=== Your assignment ===
All of the data below must be repeated exactly.

━━━━━━━━

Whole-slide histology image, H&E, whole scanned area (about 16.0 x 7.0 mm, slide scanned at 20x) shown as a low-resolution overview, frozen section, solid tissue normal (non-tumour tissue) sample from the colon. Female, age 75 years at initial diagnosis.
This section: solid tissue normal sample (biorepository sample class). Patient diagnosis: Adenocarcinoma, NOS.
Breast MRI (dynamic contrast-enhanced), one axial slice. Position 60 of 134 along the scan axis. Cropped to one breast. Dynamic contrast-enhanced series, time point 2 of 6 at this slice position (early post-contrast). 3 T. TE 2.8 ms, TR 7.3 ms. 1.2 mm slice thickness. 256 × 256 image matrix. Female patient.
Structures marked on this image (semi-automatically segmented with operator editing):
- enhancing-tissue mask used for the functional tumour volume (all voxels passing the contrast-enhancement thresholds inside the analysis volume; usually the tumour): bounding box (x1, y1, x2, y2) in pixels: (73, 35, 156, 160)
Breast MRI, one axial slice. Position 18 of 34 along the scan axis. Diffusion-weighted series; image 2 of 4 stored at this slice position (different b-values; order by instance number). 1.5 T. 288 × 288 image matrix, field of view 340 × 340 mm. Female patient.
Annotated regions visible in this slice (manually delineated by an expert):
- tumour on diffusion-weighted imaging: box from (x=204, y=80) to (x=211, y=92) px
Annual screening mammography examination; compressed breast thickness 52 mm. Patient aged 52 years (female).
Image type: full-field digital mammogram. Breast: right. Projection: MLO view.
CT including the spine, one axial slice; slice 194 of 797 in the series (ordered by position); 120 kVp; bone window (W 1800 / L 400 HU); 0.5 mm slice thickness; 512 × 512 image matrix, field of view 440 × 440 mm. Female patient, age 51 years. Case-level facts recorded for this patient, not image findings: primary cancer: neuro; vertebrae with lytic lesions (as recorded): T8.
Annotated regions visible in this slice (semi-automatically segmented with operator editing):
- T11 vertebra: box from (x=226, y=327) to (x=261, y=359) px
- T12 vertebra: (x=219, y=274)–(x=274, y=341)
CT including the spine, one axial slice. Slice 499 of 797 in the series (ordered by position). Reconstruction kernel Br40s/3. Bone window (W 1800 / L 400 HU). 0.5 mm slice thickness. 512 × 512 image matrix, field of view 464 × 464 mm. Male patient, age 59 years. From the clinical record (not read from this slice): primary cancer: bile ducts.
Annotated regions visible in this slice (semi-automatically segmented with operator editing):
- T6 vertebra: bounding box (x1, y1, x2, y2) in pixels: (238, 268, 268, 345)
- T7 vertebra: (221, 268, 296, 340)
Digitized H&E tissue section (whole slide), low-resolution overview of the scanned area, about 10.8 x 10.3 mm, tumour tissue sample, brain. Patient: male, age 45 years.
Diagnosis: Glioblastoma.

━━━━━━━━

=== Completed exercise ===
Whole-slide histology image, H&E, whole scanned area (about 16.0 x 7.0 mm, slide scanned at 20x) shown as a low-resolution overview, frozen section, solid tissue normal (non-tumour tissue) sample from the colon. Female, age 75 years at initial diagnosis.
This section: solid tissue normal sample (biorepository sample class). Patient diagnosis: Adenocarcinoma, NOS.
Breast MRI (dynamic contrast-enhanced), one axial slice. Position 60 of 134 along the scan axis. Cropped to one breast. Dynamic contrast-enhanced series, time point 2 of 6 at this slice position (early post-contrast). 3 T. TE 2.8 ms, TR 7.3 ms. 1.2 mm slice thickness. 256 × 256 image matrix. Female patient.
Structures marked on this image (semi-automatically segmented with operator editing):
- enhancing-tissue mask used for the functional tumour volume (all voxels passing the contrast-enhancement thresholds inside the analysis volume; usually the tumour): bounding box (x1, y1, x2, y2) in pixels: (73, 35, 156, 160)
Breast MRI, one axial slice. Position 18 of 34 along the scan axis. Diffusion-weighted series; image 2 of 4 stored at this slice position (different b-values; order by instance number). 1.5 T. 288 × 288 image matrix, field of view 340 × 340 mm. Female patient.
Annotated regions visible in this slice (manually delineated by an expert):
- tumour on diffusion-weighted imaging: box from (x=204, y=80) to (x=211, y=92) px
Annual screening mammography examination; compressed breast thickness 52 mm. Patient aged 52 years (female).
Image type: full-field digital mammogram. Breast: right. Projection: MLO view.
CT including the spine, one axial slice; slice 194 of 797 in the series (ordered by position); 120 kVp; bone window (W 1800 / L 400 HU); 0.5 mm slice thickness; 512 × 512 image matrix, field of view 440 × 440 mm. Female patient, age 51 years. Case-level facts recorded for this patient, not image findings: primary cancer: neuro; vertebrae with lytic lesions (as recorded): T8.
Annotated regions visible in this slice (semi-automatically segmented with operator editing):
- T11 vertebra: box from (x=226, y=327) to (x=261, y=359) px
- T12 vertebra: (x=219, y=274)–(x=274, y=341)
CT including the spine, one axial slice. Slice 499 of 797 in the series (ordered by position). Reconstruction kernel Br40s/3. Bone window (W 1800 / L 400 HU). 0.5 mm slice thickness. 512 × 512 image matrix, field of view 464 × 464 mm. Male patient, age 59 years. From the clinical record (not read from this slice): primary cancer: bile ducts.
Annotated regions visible in this slice (semi-automatically segmented with operator editing):
- T6 vertebra: bounding box (x1, y1, x2, y2) in pixels: (238, 268, 268, 345)
- T7 vertebra: (221, 268, 296, 340)
Digitized H&E tissue section (whole slide), low-resolution overview of the scanned area, about 10.8 x 10.3 mm, tumour tissue sample, brain. Patient: male, age 45 years.
Diagnosis: Glioblastoma.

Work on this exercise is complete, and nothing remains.